2. Les quatre piliers de la politique publique intégrée

Bâtir un modèle de développement soutenable à l'horizon 2030 exige d'articuler simultanément quatre dimensions interdépendantes :

  • 1. Des emplois verts et décents pour la jeunesse : La transition énergétique, l'agroécologie régénératrice et l'économie circulaire urbaine constituent les plus puissants réservoirs de création d'emplois durables en Afrique de l'Ouest.
  • 2. Le genre comme levier d'accélération macroéconomique : Faciliter l'accès des femmes à la terre, au crédit productif et aux intrants climato-intelligents augmente immédiatement les rendements agricoles de 20 à 30 % tout en renforçant la sécurité alimentaire des ménages.
  • 3. La territorialisation des investissements d'adaptation : Les politiques climatiques ne doivent pas être définies uniquement depuis les capitales : les communes et préfectures doivent disposer de budgets dédiés pour aménager des infrastructures résilientes.
  • 4. La budgétisation verte et sensible au genre (BSG) : Intégrer des critères d'impact environnemental et d'égalité femmes-hommes dès la phase d'arbitrage budgétaire dans les lois de finances nationales.

3. Évaluer l'intégration pour garantir la performance

Comment savoir si une politique publique parvient réellement à concilier ces impératifs ? C'est ici que l'évaluation indépendante prend toute sa valeur. En intégrant des indicateurs croisés (taux d'insertion des jeunes dans des filières à faible empreinte carbone, part des marchés publics octroyés à des PME dirigées par des femmes et engagées dans la durabilité), nous offrons aux décideurs une boussole rigoureuse et indiscutable.

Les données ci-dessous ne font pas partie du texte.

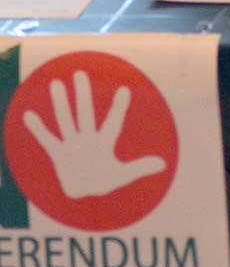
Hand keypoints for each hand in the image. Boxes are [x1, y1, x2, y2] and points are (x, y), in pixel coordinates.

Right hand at [23, 70, 166, 198]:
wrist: (82, 192)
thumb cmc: (103, 180)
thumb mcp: (122, 176)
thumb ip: (139, 168)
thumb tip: (163, 164)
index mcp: (104, 143)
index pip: (113, 123)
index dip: (119, 108)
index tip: (125, 89)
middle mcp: (87, 138)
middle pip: (85, 113)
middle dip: (82, 95)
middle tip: (79, 73)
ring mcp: (71, 144)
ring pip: (65, 120)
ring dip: (59, 104)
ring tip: (55, 84)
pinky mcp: (58, 154)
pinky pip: (46, 140)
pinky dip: (38, 129)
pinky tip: (29, 114)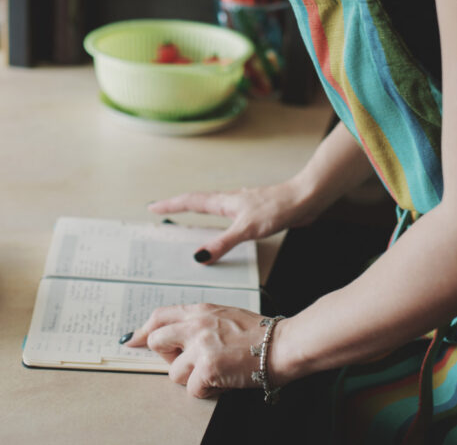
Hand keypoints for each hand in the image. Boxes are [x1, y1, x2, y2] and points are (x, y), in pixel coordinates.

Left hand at [124, 303, 271, 397]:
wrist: (283, 344)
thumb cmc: (260, 333)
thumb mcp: (225, 315)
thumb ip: (200, 321)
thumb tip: (179, 334)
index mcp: (200, 310)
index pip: (160, 316)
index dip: (144, 330)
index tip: (132, 339)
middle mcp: (195, 324)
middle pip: (157, 341)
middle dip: (168, 357)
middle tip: (189, 362)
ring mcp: (200, 346)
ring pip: (173, 372)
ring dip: (191, 378)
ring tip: (215, 371)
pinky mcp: (207, 368)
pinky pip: (192, 389)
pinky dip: (207, 390)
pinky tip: (224, 380)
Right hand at [149, 179, 326, 263]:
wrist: (304, 200)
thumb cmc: (277, 208)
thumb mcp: (246, 229)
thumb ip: (222, 243)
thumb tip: (199, 257)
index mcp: (223, 202)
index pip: (190, 202)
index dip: (170, 205)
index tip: (152, 207)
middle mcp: (229, 201)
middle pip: (197, 202)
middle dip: (178, 206)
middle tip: (161, 210)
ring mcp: (241, 206)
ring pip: (212, 207)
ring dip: (196, 212)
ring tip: (185, 220)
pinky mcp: (253, 214)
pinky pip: (226, 217)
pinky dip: (216, 223)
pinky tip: (223, 231)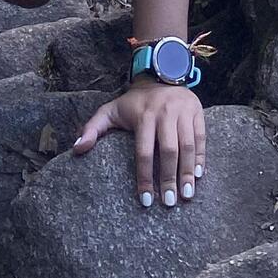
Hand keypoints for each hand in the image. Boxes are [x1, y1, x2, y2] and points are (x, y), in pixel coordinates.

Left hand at [72, 83, 205, 208]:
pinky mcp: (197, 112)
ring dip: (188, 172)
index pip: (144, 152)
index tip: (145, 201)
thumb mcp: (111, 110)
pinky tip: (199, 176)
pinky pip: (201, 138)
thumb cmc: (134, 102)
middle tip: (169, 203)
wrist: (161, 74)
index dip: (145, 178)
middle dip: (169, 178)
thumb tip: (77, 150)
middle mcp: (165, 112)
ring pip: (188, 145)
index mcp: (144, 115)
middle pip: (169, 150)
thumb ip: (92, 129)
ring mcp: (184, 111)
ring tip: (187, 195)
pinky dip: (201, 158)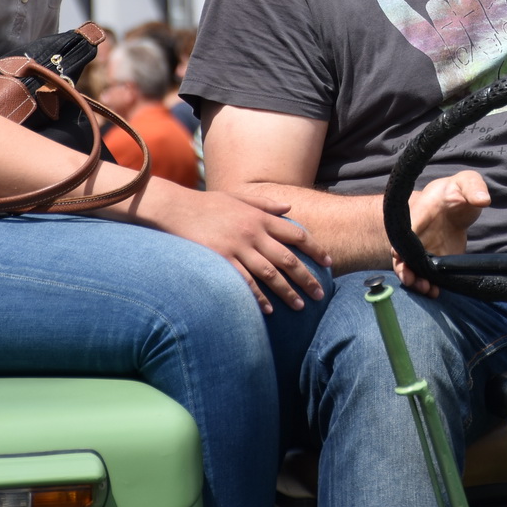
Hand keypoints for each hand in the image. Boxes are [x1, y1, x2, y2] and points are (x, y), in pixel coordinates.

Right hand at [154, 187, 330, 314]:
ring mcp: (237, 247)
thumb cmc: (209, 204)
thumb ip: (266, 203)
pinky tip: (269, 309)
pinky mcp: (221, 260)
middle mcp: (253, 233)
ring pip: (270, 274)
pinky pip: (244, 282)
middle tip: (320, 293)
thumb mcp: (240, 197)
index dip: (315, 249)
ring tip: (300, 305)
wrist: (177, 208)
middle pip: (287, 259)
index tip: (329, 263)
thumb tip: (290, 208)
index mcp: (260, 218)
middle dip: (307, 277)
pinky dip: (258, 297)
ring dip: (287, 291)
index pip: (296, 234)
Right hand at [393, 170, 491, 296]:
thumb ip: (472, 187)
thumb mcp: (466, 182)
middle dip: (405, 270)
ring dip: (416, 281)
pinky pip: (428, 275)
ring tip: (428, 290)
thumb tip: (483, 199)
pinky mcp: (437, 260)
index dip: (399, 246)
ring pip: (412, 268)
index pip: (403, 232)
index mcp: (417, 215)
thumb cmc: (456, 189)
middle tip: (415, 280)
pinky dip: (429, 284)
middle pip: (402, 255)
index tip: (400, 256)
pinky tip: (436, 292)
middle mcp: (416, 235)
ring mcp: (425, 249)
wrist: (456, 202)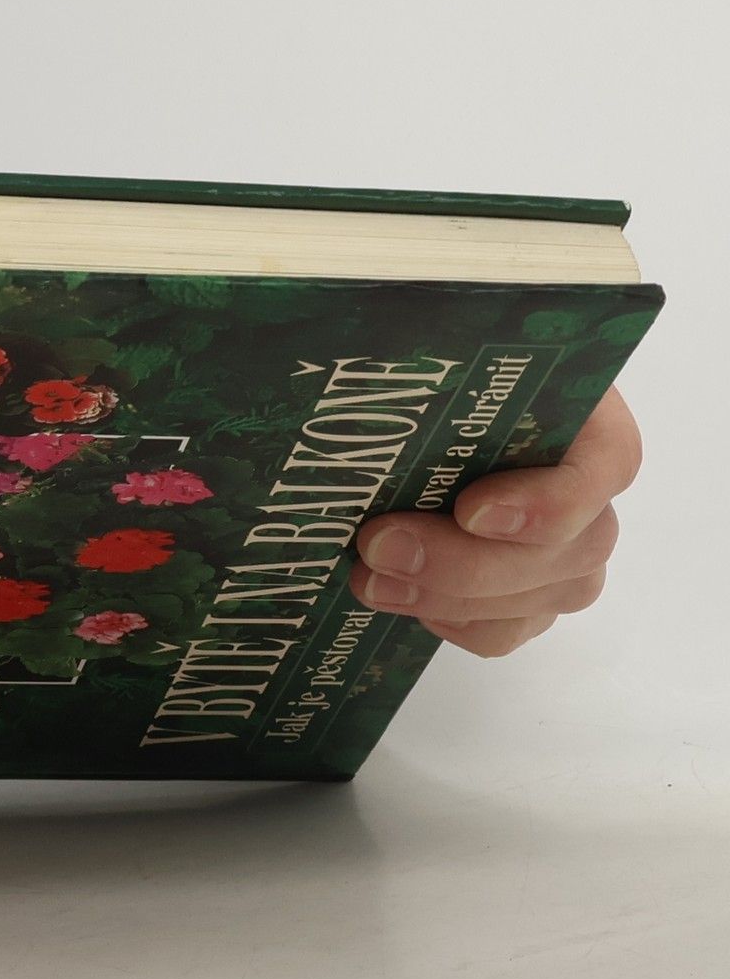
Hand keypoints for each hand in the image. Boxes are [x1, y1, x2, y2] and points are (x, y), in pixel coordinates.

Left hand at [351, 387, 640, 657]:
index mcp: (577, 409)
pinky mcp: (527, 591)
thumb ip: (420, 361)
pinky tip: (403, 599)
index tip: (471, 511)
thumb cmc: (418, 367)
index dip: (552, 500)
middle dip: (468, 563)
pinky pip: (510, 629)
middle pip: (574, 546)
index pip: (608, 462)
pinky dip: (456, 623)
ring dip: (452, 598)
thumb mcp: (426, 349)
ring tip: (369, 578)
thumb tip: (370, 379)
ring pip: (545, 596)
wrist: (400, 409)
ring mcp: (564, 546)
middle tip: (378, 546)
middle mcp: (584, 484)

Ce qu'il faut retenir pour agir dès aujourd'hui

  • Rendre obligatoire l'évaluation d'impact intégrée : Tout grand projet d'infrastructure doit mesurer conjointement ses retombées sur l'emploi local, la parité et la vulnérabilité climatique.
  • Alimenter le dialogue État–secteur privé par la finance verte : Structurer des mécanismes d'incitation fiscale pour les entreprises qui investissent dans les énergies propres et le capital humain.
  • Décloisonner la commande publique : Réserver une quote-part contractuelle aux filières locales responsables et aux initiatives portées par les femmes entrepreneures.

Conclusion : Pour un nouveau contrat de développement

Réconcilier l'urgence de l'emploi des jeunes, l'impératif de l'égalité et la réalité du changement climatique n'est pas une utopie : c'est le seul chemin viable pour garantir la stabilité sociale et la prospérité économique de notre continent.